● **Tasks to perform**:
a) In the Supreme Court judgment on the agricultural land dispute, in what year did Ganpat Rai surrender his tenancy to Ram Kaur?
b) Write the next part of the Supreme Court judgment on the agricultural land dispute, picking up after its final sentence.

╭─ Document text

SATYENDER AND ORS. VERSUS SAROJ AND ORS

 SATYENDER AND ORS. VERSUS  SAROJ AND ORS

Landmark Cases of India / सुप्रीम कोर्ट के ऐतिहासिक फैसले



1
NON-REPORTABLE
IN THE SUPREME COURT OF INDIA
CIVIL APPELLATE JURISDICTION
CIVIL APPEAL NO. 4833 OF 2022
(Arising out of SLP (C) No.948 OF 2018)
 SATYENDER AND ORS. …….APPELLANTS
VERSUS
 SAROJ AND ORS. …….RESPONDENTS
J U D G M E N T
Sudhanshu Dhulia, J.
1. This appeal is against judgment dated 19.07.2017 of the
High Court of Punjab & Haryana given in a Second Appeal (No.
140 of 2009) which was partly allowed by the High Court.
2. The case arises out of the proceedings initiated by the
plaintiffs (respondents herein) for declaration and possession on
an agricultural land. Suit was filed by the plaintiffs, claiming to be
owners of the property, which in total measured 80 Kanals, 19
Marlas. The property is in the revenue village Gagarwas, Tehsil
Loharu, District Bhiwani (Haryana). Their case was that defendant
No. 2 was their tenant who had sub-let the land to his son
2
(defendant No.1), without the consent of the plaintiffs/landlords
and hence, the two defendants were liable to be evicted and the
possession of the land was to be handed over to the plaintiffs. The
plaintiffs additionally had built their case on an assertion that the
land was earlier in possession of one Ram Kaur on which Ganpat
Rai, the father of defendant No. 2 was the tenant. Ganpat Rai
surrendered his tenancy of the disputed land to Ram Kaur in the
year 1976. Later in the year 1994, the plaintiffs had won a suit
against Ms. Ram Kaur and the land which is the subject matter of
the present dispute now belongs to them, hence they have
stepped into the shoes of Ms. Ram Kaur and are now the owners
of the property.

╰─
╭─ Raw data

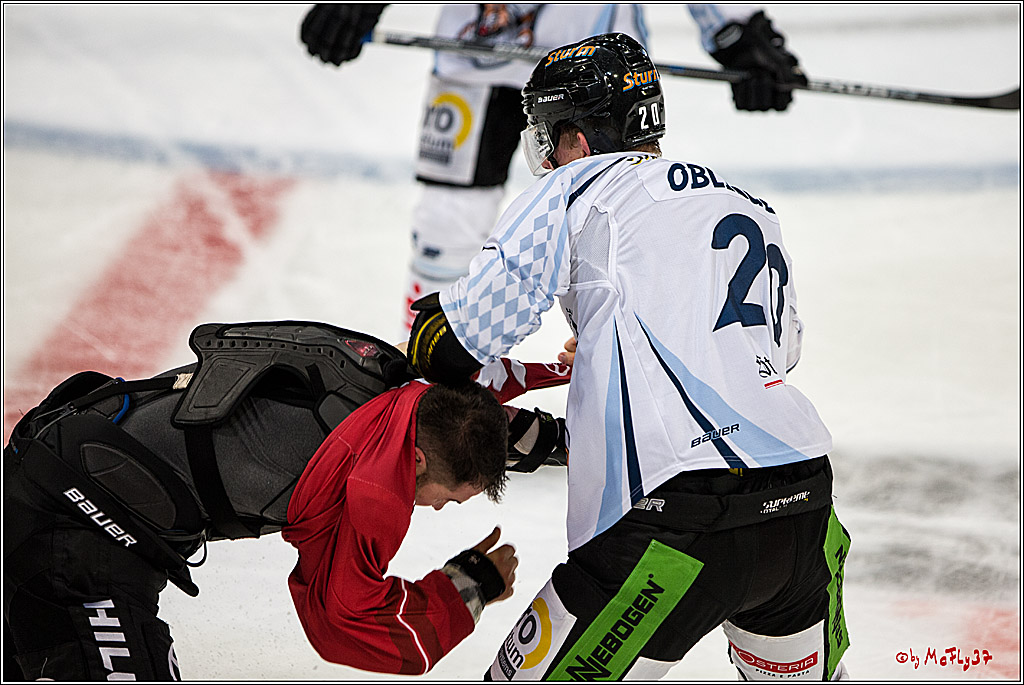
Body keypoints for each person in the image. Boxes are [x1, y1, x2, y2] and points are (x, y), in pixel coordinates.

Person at [405, 33, 851, 680]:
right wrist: (606, 344)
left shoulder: (576, 186)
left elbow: (454, 342)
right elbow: (775, 352)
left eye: (549, 137)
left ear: (577, 139)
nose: (547, 157)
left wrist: (419, 343)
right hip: (803, 505)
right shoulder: (747, 206)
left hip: (674, 526)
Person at [3, 320, 570, 680]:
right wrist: (471, 585)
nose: (439, 509)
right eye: (447, 499)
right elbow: (346, 619)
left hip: (56, 453)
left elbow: (478, 416)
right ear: (416, 462)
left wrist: (573, 438)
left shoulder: (393, 379)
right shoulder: (370, 485)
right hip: (74, 539)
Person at [298, 4, 808, 334]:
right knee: (445, 224)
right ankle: (430, 386)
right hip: (472, 61)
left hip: (595, 73)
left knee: (617, 221)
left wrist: (738, 33)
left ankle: (639, 368)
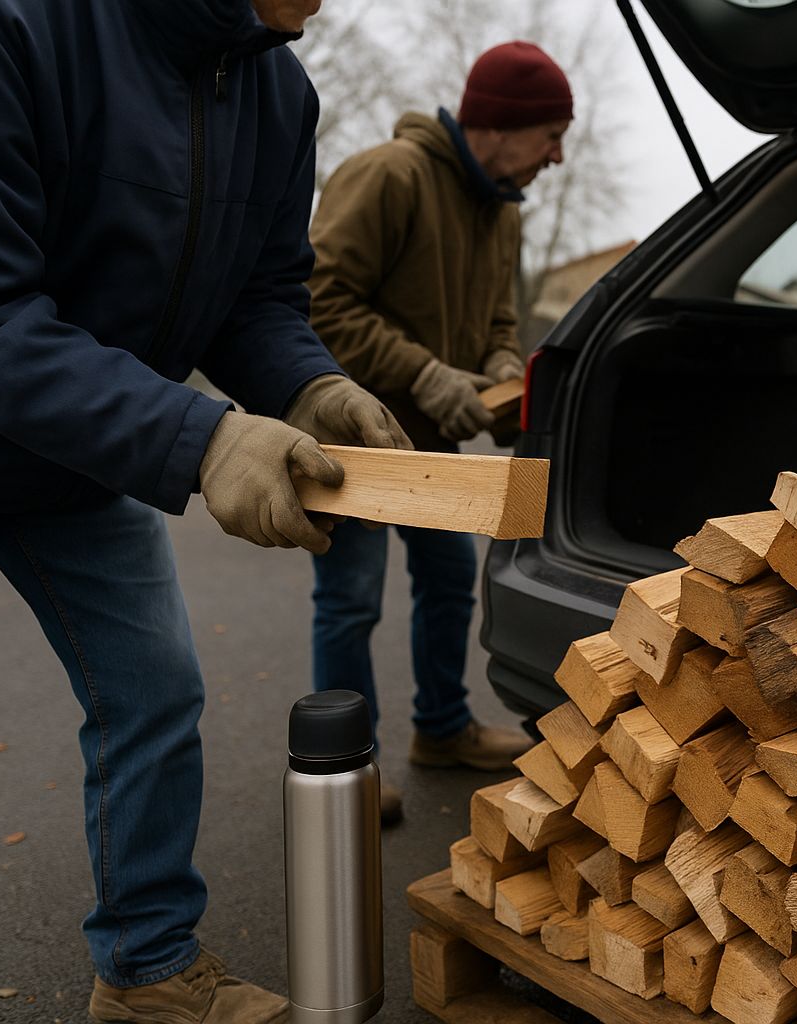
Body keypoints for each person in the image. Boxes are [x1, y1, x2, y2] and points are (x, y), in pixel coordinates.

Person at [0, 0, 410, 1020]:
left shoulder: (280, 93)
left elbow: (262, 301)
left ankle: (147, 969)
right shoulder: (0, 21)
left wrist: (307, 386)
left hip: (78, 456)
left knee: (154, 696)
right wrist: (201, 438)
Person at [306, 41, 571, 820]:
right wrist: (423, 371)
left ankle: (442, 730)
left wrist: (494, 360)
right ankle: (345, 774)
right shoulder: (389, 175)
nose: (556, 157)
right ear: (499, 126)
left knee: (452, 575)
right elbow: (319, 301)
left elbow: (497, 317)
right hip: (351, 427)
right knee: (351, 598)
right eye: (550, 135)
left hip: (431, 441)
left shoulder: (503, 207)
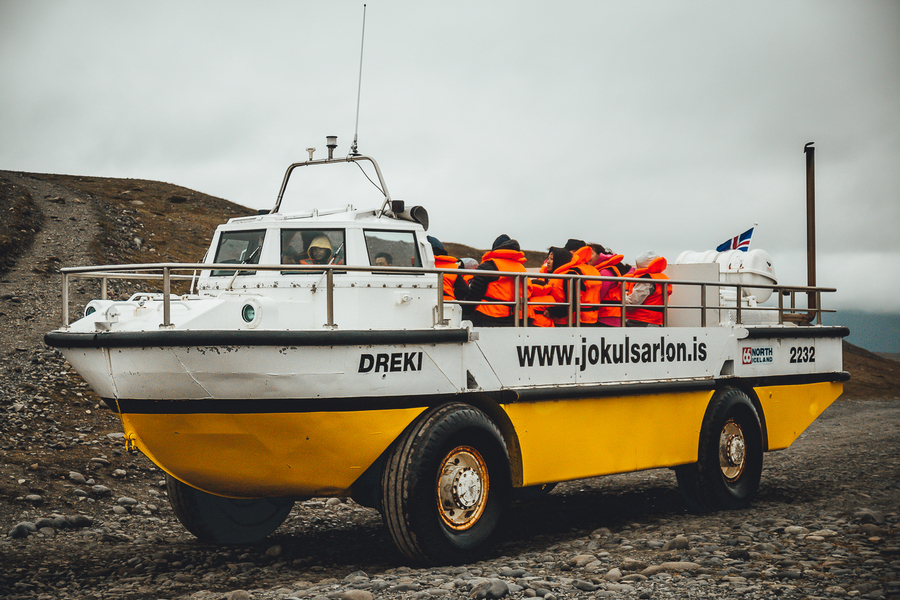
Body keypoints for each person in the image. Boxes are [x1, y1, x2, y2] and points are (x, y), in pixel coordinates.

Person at [465, 234, 533, 327]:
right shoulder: (522, 269)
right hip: (517, 319)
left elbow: (474, 296)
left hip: (488, 317)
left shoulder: (488, 266)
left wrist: (463, 310)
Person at [534, 246, 603, 326]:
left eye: (552, 259)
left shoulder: (568, 276)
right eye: (548, 259)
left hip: (567, 322)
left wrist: (552, 311)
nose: (548, 262)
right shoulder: (554, 276)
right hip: (558, 321)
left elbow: (572, 303)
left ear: (559, 260)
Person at [625, 251, 673, 327]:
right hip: (656, 321)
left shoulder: (645, 280)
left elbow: (631, 304)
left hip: (641, 321)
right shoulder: (660, 278)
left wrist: (622, 296)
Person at [428, 236, 468, 301]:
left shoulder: (420, 265)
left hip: (426, 300)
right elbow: (464, 290)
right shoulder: (452, 268)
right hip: (447, 303)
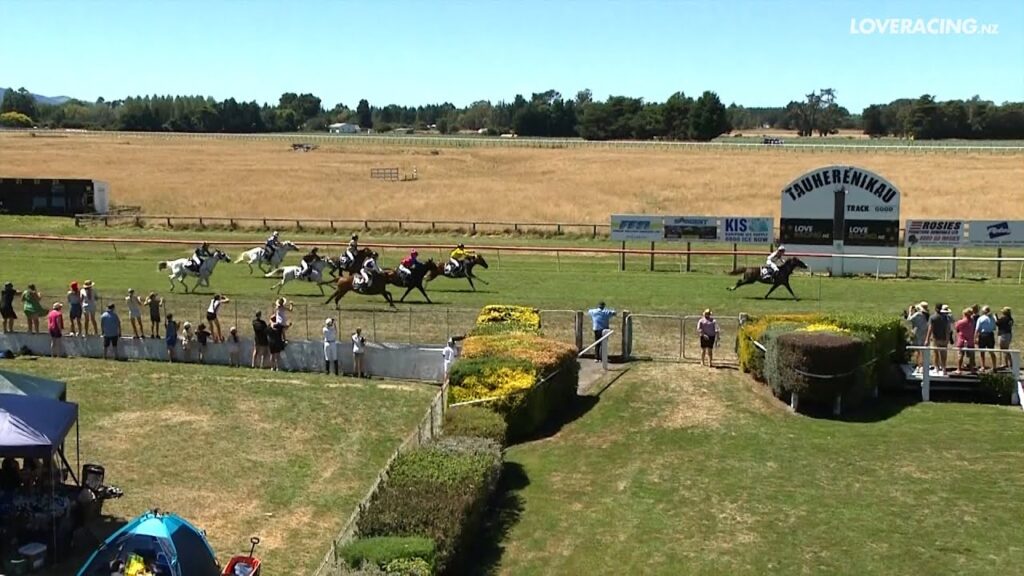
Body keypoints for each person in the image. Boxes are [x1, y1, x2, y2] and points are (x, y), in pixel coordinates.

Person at [924, 304, 952, 375]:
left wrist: (927, 339)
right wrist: (947, 338)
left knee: (936, 354)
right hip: (944, 338)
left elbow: (930, 328)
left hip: (935, 338)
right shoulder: (946, 317)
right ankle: (944, 369)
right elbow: (947, 329)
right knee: (943, 354)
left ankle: (936, 368)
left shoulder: (933, 317)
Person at [907, 302, 930, 373]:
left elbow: (909, 319)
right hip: (924, 333)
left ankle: (919, 365)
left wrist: (910, 311)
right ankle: (922, 365)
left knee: (918, 350)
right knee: (923, 350)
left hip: (918, 333)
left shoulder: (918, 314)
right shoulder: (926, 314)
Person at [975, 305, 997, 372]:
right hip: (990, 335)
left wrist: (975, 338)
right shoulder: (993, 318)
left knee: (982, 352)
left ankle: (983, 366)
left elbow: (977, 329)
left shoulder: (981, 318)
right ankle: (994, 367)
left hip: (983, 335)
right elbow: (994, 328)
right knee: (991, 351)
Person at [954, 307, 976, 375]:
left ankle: (959, 369)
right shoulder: (973, 321)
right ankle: (972, 369)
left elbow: (956, 328)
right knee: (971, 355)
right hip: (970, 340)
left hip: (962, 340)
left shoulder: (961, 322)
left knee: (960, 355)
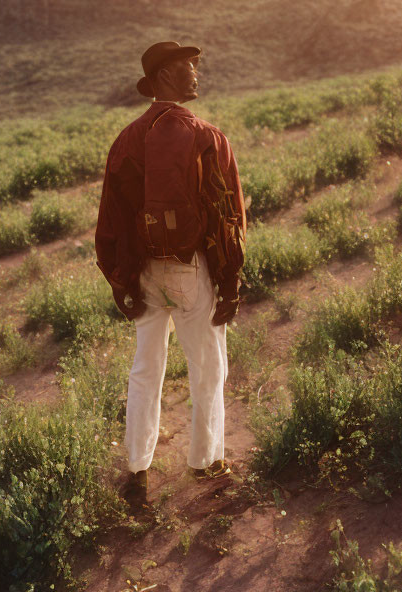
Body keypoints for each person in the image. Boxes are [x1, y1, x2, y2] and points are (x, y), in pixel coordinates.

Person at [95, 41, 247, 499]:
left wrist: (120, 279)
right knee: (207, 367)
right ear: (163, 75)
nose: (196, 73)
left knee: (146, 368)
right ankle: (206, 462)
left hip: (143, 271)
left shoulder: (126, 139)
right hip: (190, 269)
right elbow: (227, 216)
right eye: (187, 66)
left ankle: (138, 471)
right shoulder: (206, 135)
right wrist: (230, 279)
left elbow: (112, 218)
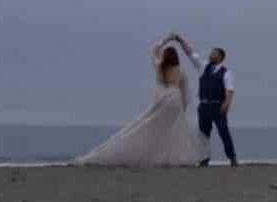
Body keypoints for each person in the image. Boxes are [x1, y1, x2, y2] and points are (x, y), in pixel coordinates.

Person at [74, 34, 209, 166]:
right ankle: (168, 157)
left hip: (161, 98)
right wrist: (184, 108)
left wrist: (167, 39)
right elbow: (184, 91)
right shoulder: (181, 71)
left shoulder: (159, 67)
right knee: (172, 130)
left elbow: (154, 49)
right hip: (175, 100)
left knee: (150, 125)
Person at [174, 33, 238, 167]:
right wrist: (180, 40)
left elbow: (229, 91)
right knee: (203, 135)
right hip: (203, 106)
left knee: (223, 132)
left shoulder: (226, 72)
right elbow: (190, 53)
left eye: (213, 53)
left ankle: (232, 158)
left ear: (220, 57)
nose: (210, 55)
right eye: (211, 53)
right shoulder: (203, 67)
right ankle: (204, 159)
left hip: (218, 106)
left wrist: (226, 105)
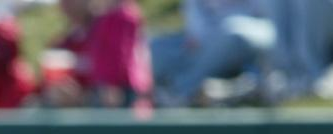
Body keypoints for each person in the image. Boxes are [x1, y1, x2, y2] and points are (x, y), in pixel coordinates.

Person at [149, 0, 277, 107]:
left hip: (251, 31)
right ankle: (189, 87)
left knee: (233, 33)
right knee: (153, 49)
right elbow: (195, 15)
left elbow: (263, 11)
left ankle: (181, 91)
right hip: (205, 40)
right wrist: (199, 36)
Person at [43, 0, 152, 108]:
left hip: (123, 94)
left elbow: (120, 57)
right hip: (99, 97)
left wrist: (110, 84)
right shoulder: (66, 42)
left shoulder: (121, 16)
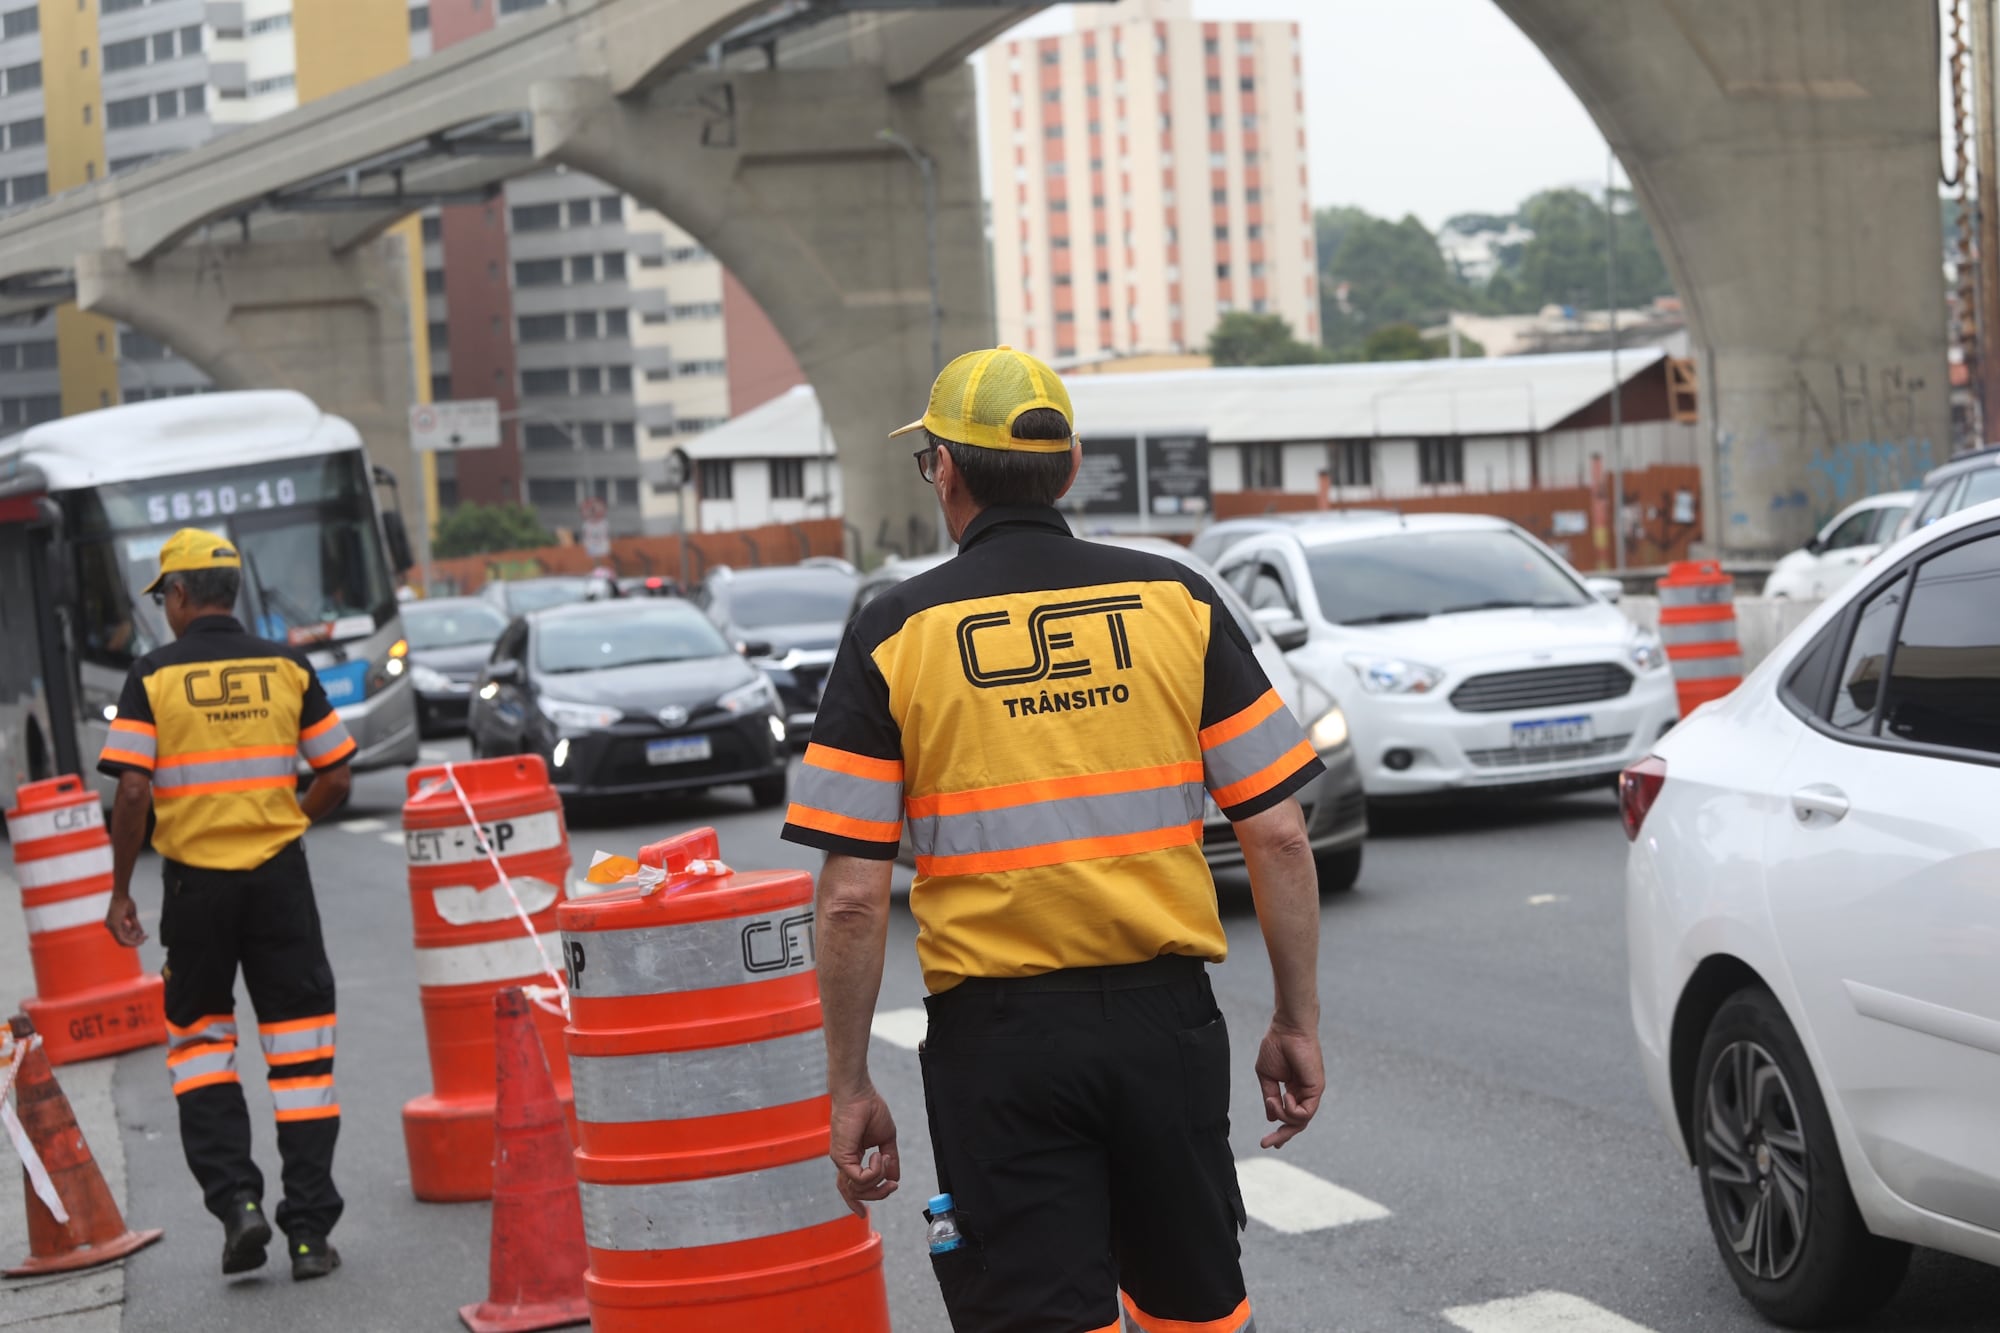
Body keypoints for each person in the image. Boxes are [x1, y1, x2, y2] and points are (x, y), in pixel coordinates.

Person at [782, 347, 1326, 1333]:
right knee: (1194, 1308)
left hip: (999, 1043)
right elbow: (1280, 834)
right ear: (1068, 468)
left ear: (943, 469)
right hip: (1168, 1023)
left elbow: (853, 896)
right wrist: (1295, 1019)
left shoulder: (894, 629)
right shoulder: (1176, 601)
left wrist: (850, 1080)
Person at [98, 528, 356, 1282]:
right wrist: (286, 823)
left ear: (178, 596)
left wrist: (120, 889)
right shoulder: (286, 664)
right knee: (302, 1060)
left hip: (195, 891)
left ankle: (239, 1205)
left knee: (202, 1049)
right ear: (233, 592)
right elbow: (337, 772)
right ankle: (309, 1235)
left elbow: (134, 788)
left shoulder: (151, 675)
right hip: (281, 883)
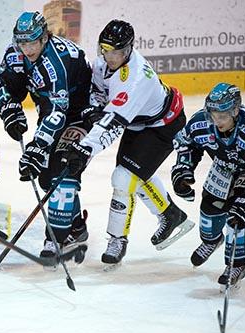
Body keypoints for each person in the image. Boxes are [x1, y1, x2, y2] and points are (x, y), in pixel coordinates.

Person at [62, 19, 194, 267]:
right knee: (134, 174)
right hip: (139, 123)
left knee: (123, 178)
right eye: (106, 49)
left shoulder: (136, 79)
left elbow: (112, 123)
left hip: (163, 125)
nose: (110, 56)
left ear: (130, 48)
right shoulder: (104, 60)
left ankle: (117, 239)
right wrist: (93, 109)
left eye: (118, 51)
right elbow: (99, 91)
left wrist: (84, 150)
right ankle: (170, 214)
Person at [0, 11, 92, 258]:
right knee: (46, 177)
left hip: (81, 112)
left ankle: (57, 238)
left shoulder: (56, 63)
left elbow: (60, 112)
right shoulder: (16, 52)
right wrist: (10, 110)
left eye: (32, 43)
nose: (27, 49)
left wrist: (38, 145)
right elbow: (4, 83)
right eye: (22, 42)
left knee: (63, 168)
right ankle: (77, 228)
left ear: (44, 38)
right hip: (51, 110)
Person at [171, 82, 245, 287]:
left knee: (239, 216)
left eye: (222, 116)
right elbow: (186, 143)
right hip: (224, 167)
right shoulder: (201, 122)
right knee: (209, 210)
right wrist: (182, 170)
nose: (216, 121)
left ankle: (236, 265)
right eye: (213, 114)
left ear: (235, 111)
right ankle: (211, 240)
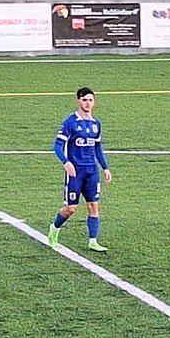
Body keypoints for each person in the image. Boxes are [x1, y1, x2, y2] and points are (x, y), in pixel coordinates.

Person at [49, 87, 113, 252]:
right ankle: (54, 229)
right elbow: (57, 145)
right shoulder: (70, 122)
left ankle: (93, 241)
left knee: (93, 205)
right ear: (78, 101)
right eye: (85, 100)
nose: (88, 103)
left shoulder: (96, 124)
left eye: (90, 100)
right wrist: (66, 162)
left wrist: (105, 167)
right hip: (75, 171)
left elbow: (98, 147)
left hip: (91, 170)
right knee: (71, 208)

╰─

● **Per-task answers**:
a) 1976

b)
3. Defendant No. 1 (Satyender) is the son of defendant No.2
(Ishwar Singh). The stand taken by defendant No.1 was that he
had no concern with the land in question. The defence set up by
him was that he was born in the year 1966 and hence, he was only
twelve years of age in the year 1978 when the sub-tenancy is
alleged to have been created in his favour, as per the revenue
records. He never cultivated the land and the cultivation was
done by his father and his two uncles, and the entries made in the
revenue record showing him to be a tenant or a sub-tenant are
3
wrong and have been made by the plaintiffs, in collusion with the
revenue officials.
4. Defendant No.2 filed a separate written statement.
According to defendant No. 2, one Indraj was the original owner
of the property, who had given this land in tenancy to defendant
No. 2’s father Ganpat Rai. Indraj died in the year 1976 and was
succeeded by Ms. Ram Kaur. Meanwhile, the father of the
defendant No. 2, Ganpat Rai died in the year 1978 and
consequently he and his two other brothers namely, Sombit and
Om Prakash had jointly inherited the tenancy. Thereafter, all the
three brothers became tenants under Ms. Ram Kaur and they
continued to be in possession of the suit property. They denied
that they were ever tenant of the plaintiffs.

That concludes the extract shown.